→ Exercise directions: From the records below, set down exactly the lines starting with the line that contains "#AnakSekolah" and going on through the line that contains "#Kebugaran2025". Nothing else is wanted.

→ Page-level text extractions:
----------

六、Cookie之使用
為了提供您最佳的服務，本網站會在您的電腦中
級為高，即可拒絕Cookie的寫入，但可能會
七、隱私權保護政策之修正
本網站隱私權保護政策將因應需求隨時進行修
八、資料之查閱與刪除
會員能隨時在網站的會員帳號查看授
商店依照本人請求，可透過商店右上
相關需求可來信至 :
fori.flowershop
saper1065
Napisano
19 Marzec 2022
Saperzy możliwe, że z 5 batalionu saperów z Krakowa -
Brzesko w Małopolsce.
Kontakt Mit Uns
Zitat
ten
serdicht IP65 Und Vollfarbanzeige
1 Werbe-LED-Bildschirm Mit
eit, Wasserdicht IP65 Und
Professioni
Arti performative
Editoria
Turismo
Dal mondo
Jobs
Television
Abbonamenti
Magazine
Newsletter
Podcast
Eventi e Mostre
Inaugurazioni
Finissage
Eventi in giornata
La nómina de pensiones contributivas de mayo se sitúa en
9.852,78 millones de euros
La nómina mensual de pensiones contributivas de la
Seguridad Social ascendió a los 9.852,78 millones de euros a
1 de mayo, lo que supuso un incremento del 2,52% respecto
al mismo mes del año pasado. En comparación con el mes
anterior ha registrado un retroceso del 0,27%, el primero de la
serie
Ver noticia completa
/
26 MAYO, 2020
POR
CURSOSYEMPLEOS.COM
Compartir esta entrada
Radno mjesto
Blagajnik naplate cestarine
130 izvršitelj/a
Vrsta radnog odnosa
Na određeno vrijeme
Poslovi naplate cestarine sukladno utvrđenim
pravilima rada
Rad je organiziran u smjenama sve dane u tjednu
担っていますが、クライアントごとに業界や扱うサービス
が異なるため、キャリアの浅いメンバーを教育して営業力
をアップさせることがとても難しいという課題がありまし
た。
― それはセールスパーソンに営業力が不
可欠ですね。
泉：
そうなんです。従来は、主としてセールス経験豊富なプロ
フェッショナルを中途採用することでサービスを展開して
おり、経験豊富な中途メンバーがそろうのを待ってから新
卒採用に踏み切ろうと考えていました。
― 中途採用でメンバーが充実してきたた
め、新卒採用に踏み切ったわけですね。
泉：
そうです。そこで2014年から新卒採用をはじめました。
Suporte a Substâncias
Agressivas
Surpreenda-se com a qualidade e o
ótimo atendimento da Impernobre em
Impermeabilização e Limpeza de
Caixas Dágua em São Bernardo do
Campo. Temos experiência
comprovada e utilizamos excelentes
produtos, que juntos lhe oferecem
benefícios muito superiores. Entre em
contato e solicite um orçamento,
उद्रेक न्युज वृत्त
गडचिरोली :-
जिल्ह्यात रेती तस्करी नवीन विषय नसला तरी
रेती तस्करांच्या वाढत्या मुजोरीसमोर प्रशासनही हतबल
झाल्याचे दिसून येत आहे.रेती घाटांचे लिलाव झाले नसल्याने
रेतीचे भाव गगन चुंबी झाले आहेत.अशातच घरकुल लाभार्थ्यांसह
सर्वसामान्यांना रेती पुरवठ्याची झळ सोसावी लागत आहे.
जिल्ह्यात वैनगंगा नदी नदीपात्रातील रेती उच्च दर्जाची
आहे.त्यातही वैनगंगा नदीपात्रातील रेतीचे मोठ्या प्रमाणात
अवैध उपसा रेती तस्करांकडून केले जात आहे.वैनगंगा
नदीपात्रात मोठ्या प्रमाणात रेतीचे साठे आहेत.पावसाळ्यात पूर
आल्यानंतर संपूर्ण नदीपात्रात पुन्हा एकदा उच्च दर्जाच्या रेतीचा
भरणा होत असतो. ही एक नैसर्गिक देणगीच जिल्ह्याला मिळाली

----------

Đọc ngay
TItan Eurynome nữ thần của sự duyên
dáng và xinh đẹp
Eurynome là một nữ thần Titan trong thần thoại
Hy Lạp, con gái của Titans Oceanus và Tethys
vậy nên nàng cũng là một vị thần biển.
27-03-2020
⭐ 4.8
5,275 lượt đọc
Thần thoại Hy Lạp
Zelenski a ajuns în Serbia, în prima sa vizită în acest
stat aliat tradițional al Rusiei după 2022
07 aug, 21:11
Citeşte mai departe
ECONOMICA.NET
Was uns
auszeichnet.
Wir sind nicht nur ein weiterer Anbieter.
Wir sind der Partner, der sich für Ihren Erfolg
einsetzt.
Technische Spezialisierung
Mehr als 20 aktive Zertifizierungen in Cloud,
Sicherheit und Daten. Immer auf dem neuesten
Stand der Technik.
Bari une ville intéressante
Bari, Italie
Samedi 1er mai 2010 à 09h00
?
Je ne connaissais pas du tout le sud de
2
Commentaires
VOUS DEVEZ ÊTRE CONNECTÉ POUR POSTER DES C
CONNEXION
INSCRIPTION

----------

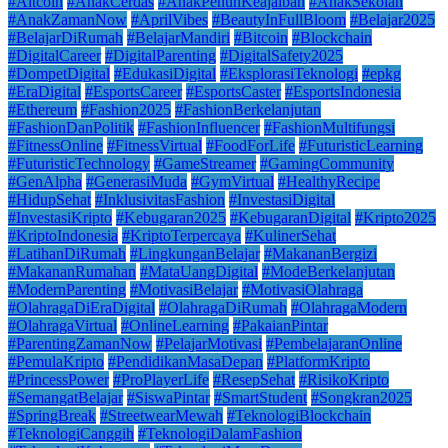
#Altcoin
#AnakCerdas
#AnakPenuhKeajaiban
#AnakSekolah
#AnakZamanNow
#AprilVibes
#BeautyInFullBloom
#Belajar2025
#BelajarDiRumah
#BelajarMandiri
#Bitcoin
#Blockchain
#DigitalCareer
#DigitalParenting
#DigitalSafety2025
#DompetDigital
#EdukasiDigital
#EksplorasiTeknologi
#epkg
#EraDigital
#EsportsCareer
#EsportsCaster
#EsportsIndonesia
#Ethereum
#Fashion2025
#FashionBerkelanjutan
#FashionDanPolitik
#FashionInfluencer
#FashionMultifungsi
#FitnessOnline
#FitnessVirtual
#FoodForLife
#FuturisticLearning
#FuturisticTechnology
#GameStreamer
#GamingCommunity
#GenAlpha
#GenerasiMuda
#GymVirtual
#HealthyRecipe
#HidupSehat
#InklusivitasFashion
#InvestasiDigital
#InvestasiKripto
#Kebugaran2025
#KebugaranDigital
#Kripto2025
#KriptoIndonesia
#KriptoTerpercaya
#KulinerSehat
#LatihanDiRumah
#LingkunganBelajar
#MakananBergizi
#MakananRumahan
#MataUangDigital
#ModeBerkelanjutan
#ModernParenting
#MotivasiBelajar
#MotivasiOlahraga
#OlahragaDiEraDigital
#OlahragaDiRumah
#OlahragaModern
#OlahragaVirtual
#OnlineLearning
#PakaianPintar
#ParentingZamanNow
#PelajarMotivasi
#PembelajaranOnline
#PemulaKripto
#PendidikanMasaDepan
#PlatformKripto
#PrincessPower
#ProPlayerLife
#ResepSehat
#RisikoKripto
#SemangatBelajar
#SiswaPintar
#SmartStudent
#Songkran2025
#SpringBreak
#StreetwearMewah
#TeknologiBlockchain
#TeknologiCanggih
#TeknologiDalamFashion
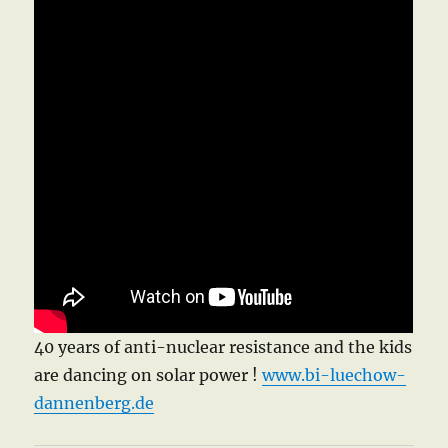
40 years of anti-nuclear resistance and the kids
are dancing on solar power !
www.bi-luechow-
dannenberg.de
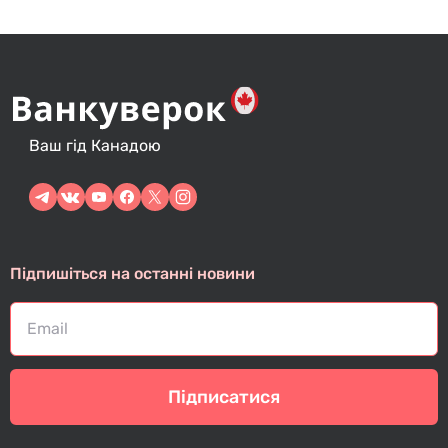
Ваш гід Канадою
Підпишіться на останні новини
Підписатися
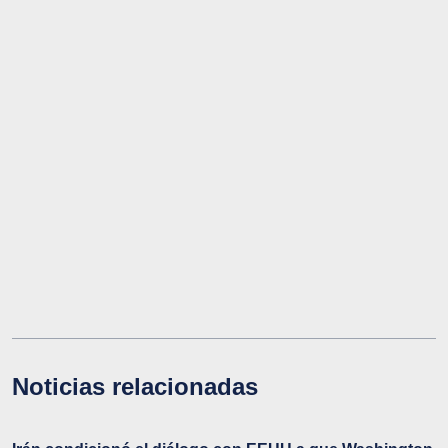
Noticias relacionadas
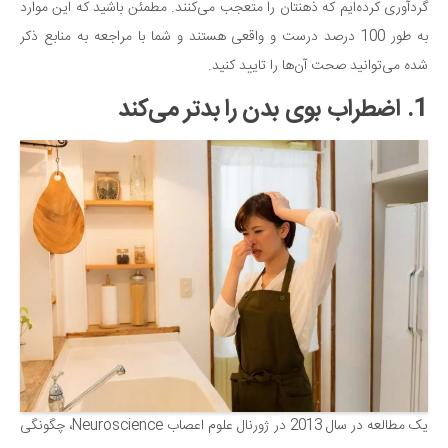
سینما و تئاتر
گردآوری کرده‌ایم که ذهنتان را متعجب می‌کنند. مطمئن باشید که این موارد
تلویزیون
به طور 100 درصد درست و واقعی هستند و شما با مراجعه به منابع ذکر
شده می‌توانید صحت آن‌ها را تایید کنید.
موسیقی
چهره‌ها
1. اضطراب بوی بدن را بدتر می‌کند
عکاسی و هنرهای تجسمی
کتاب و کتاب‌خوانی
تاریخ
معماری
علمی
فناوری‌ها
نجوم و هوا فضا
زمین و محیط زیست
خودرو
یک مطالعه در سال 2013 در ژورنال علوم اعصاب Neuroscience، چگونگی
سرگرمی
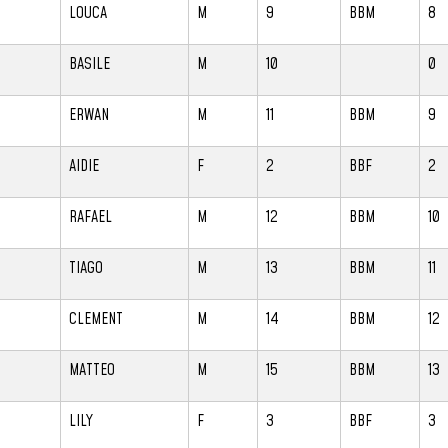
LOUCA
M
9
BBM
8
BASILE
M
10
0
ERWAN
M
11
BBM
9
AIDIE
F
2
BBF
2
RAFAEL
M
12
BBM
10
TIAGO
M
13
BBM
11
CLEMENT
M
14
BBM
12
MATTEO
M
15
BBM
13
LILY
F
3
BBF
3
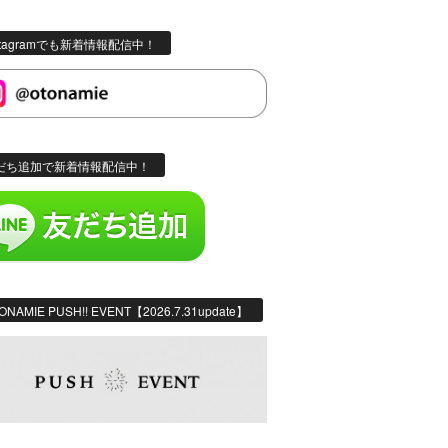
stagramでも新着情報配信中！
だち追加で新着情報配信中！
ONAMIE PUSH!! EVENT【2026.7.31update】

----------

→ Answer:
#AnakSekolah
#AnakZamanNow
#AprilVibes
#BeautyInFullBloom
#Belajar2025
#BelajarDiRumah
#BelajarMandiri
#Bitcoin
#Blockchain
#DigitalCareer
#DigitalParenting
#DigitalSafety2025
#DompetDigital
#EdukasiDigital
#EksplorasiTeknologi
#epkg
#EraDigital
#EsportsCareer
#EsportsCaster
#EsportsIndonesia
#Ethereum
#Fashion2025
#FashionBerkelanjutan
#FashionDanPolitik
#FashionInfluencer
#FashionMultifungsi
#FitnessOnline
#FitnessVirtual
#FoodForLife
#FuturisticLearning
#FuturisticTechnology
#GameStreamer
#GamingCommunity
#GenAlpha
#GenerasiMuda
#GymVirtual
#HealthyRecipe
#HidupSehat
#InklusivitasFashion
#InvestasiDigital
#InvestasiKripto
#Kebugaran2025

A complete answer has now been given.